Last winter, GOP activists in Penobscot County publicly objected to the party’s management and handling of county-level committee elections and quit the party. In early July, party Chairman Rich Cebra and Vice-Chairwoman Beth O’Connor resigned from their posts, signaling the party hadn’t overcome divisions that were on display in 2012 when supporters of presidential candidate Ron Paul took over the Maine GOP’s convention and secured spots to represent Maine at the Republican National Convention.
The national party later rejected many of Maine’s delegates, further heightening the tension between the party’s libertarian wing and the rest of the party.
It seemed, however, that the party was beginning to heal last month. The party chose Rick Bennett as its chairman, and members of the party’s libertarian wing endorsed him.
Then, on Sunday, 13 Republicans — including the state party’s national Republican committeeman and one of the candidates who challenged Bennett for the party chairmanship — announced they were abandoning their party.
In a letter outlining their discontent, the 13 GOP members didn’t hold back blame. They blamed LePage for supporting the Common Core academic standards that about 45 other states have also adopted; they faulted GOP lawmakers for failing to uphold LePage’s veto of a budget that raises taxes; and they criticised Republican leadership in the U.S. House for their “utter disdain for the United States Constitution.”
Clearly, not all is well within the Maine Republican Party. But does it matter?
The 13 resignations from the GOP came about a week before a test that will prove whether the intra-party strife is meaningful or a distraction.
On Tuesday, voters in Sagadahoc and Lincoln counties will head to the polls to elect a replacement for state Sen. Seth Goodall, D-Richmond, the Senate majority leader who resigned earlier this summer to become a regional administrator for the U.S. Small Business Administration.
The election is taking place in a competitive district, and both parties have been pouring resources into the race. The Maine Republican Party has spent more than $45,000 to help Paula Benoit’s election chances, according to a check of Maine Ethics Commission records Thursday morning. Democratic Party accounts have poured in nearly $74,000 to help Eloise Vitelli.
About 36,000 people live in each Maine Senate district.

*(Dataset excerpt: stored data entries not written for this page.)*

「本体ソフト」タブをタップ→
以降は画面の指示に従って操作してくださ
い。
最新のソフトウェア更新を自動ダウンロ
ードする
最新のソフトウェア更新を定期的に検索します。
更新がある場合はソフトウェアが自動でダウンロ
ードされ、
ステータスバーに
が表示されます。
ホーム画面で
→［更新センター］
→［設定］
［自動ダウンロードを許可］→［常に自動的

The winning side will surely draw a larger meaning from its victory. If Vitelli wins, Democrats will claim it’s a sure sign voters are disgusted with LePage’s leadership. If Benoit is victorious, Republicans will claim voters are disgusted with the Legislature’s Democratic majorities.

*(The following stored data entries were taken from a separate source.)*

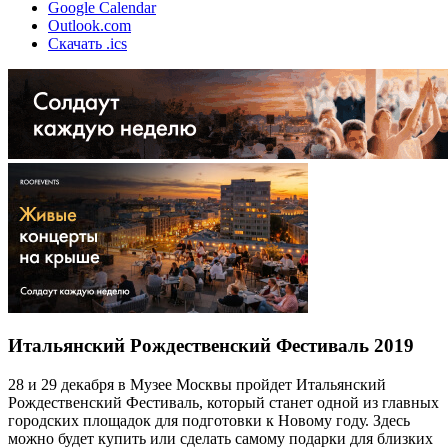
Google Calendar
Outlook.com
Скачать .ics
Итальянский Рождественский Фестиваль 2019
28 и 29 декабря в Музее Москвы пройдет Итальянский
Рождественский Фестиваль, который станет одной из главных
городских площадок для подготовки к Новому году. Здесь
можно будет купить или сделать самому подарки для близких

In reality, the outcome of Tuesday’s election will be an indication of which party has the stronger ground game — a greater ability to turn out voters for an end-of-August election when few are typically tuned into politics.
If Republicans pull off a victory, they can legitimately claim their party is able to do what it’s supposed to be able to do — win elections — and that the party’s infighting is just a distraction.